EuBIC / EuBIC2020

4 stars 0 forks source link

Batch XIC and spectra extraction in ThermoRawFileParser #7

Open caetera opened 5 years ago

caetera commented 5 years ago

Abstract

ThermoRawFileParser is open-source cross-platform software to convert raw files from Thermo MS instruments to open data formats. Common open MS data formats are either "heavy" (XML-based formats, such as mzML) or too simple to include all necessary metadata (text-based formats, such as MGF). There is a need to include more "light-weight" data representation, that can be used in web services and applications. Moreover, it is often necessary to obtain specific information, such as a set of eXtracted Ion Chromatograms (XICs), or spectra with certain properties from a data file rather than converting it completely. This project aims to resolve this issue by developing a tool for batch retrieval of XICs and spectra in JSON format using existing codebase of ThermoRawFileParser.

Work plan

1. Group discussion/brain-storming

The following issues have to be discussed, however, the list can be extended during the discussion. The brain-storming can begin before the meeting.

As a result, we should come to a detailed specification of input and output and key design concepts for the tool to be developed.

2. Drafting the roadmap of development

We should start with review/refresh the existing codebase of ThermoRawFileParser. Later, using the specification developed earlier, we should develop the roadmap for the features to be implemented, starting from the most important (easy to implement) to least important (complicated). For example, as a start, we will focus on batch retrieval of m/z based XICs, with the future plan to include chemical formula based ones.

3. Building a working prototype.

We start with a prototype tool that will implement the most important features. Depending on the number of participants the work can be done in parallel with small groups focusing on isolated tasks, such as input parsing, output formatting, XIC creation, spectra filtering and retrieval.

4. Improving the prototype.

Depending on the available time/resources, we will continue adding new features to the tool according to the roadmap. Additionally, we have to agree on how to continue with the development after the end of the hackathon.

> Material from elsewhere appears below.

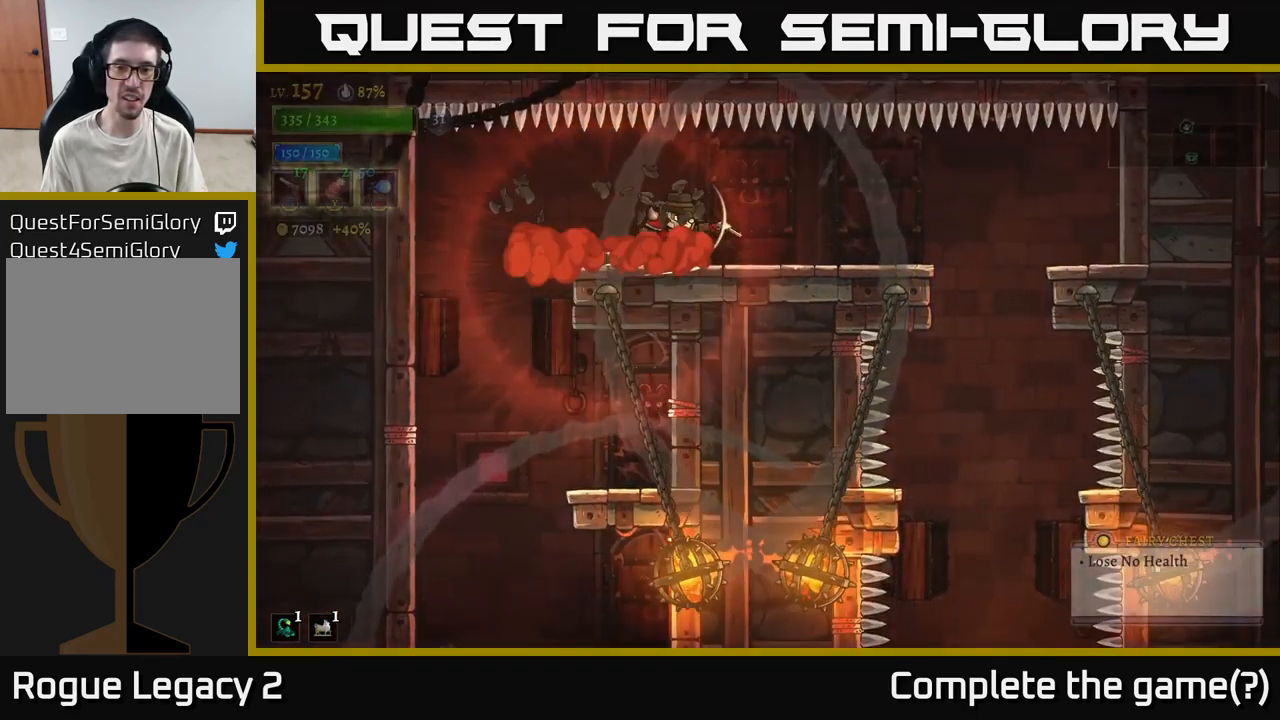
{"buttons": [], "left_stick": "center", "right_stick": "center", "events": [[183, "left_stick", "center"]]}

5. (Bonus) Working on JSON representation of mass spectral data

If time will allow, we can discuss/draft the format for JSON representation of the complete raw file. Partially (representation of mass spectra), this should be discussed during stage 1, we should build on it to formulate a draft for JSON-based MS data format. It is unlikely that we will be able to provide the complete specification during the hackathon, however, we can present it as draft open for public discussion.

The results of the hackathon, i.e. the specifications from stage 1, roadmap from stage 2, and code from stages 3 and 4, will be published on GitHub, possibly as a separate branch inside ThermoRawFileParser repository.

The draft of JSON-based MS data format should be published as a separate repository available for comments and suggestions.

Technical details

Contact information

Vladimir Gorshkov, University of Southern Denmark, vgor(at)bmb.sdu.dk Niels Hulstaert, Ghent University, niels.hulstaert(at)ugent.vib.be Yasset Perez-Riverol, EMBL-EBI, ypriverol(at)gmail.com

cpanse commented 5 years ago

We (@rolivella and me) developed a simple prototype performing this task during a core4life micro hackathon (about 4 h). The idea was to have proof-of-concept code for feeding XICs into the http://qcloud2.crg.eu/ system.

https://github.com/coreforlife/c4lProteomics/tree/master/RawFileReader-XIC-json

caetera commented 5 years ago

Hi @cpanse, thank you for letting us know about your prototype. We will look into your code to have some inspiration.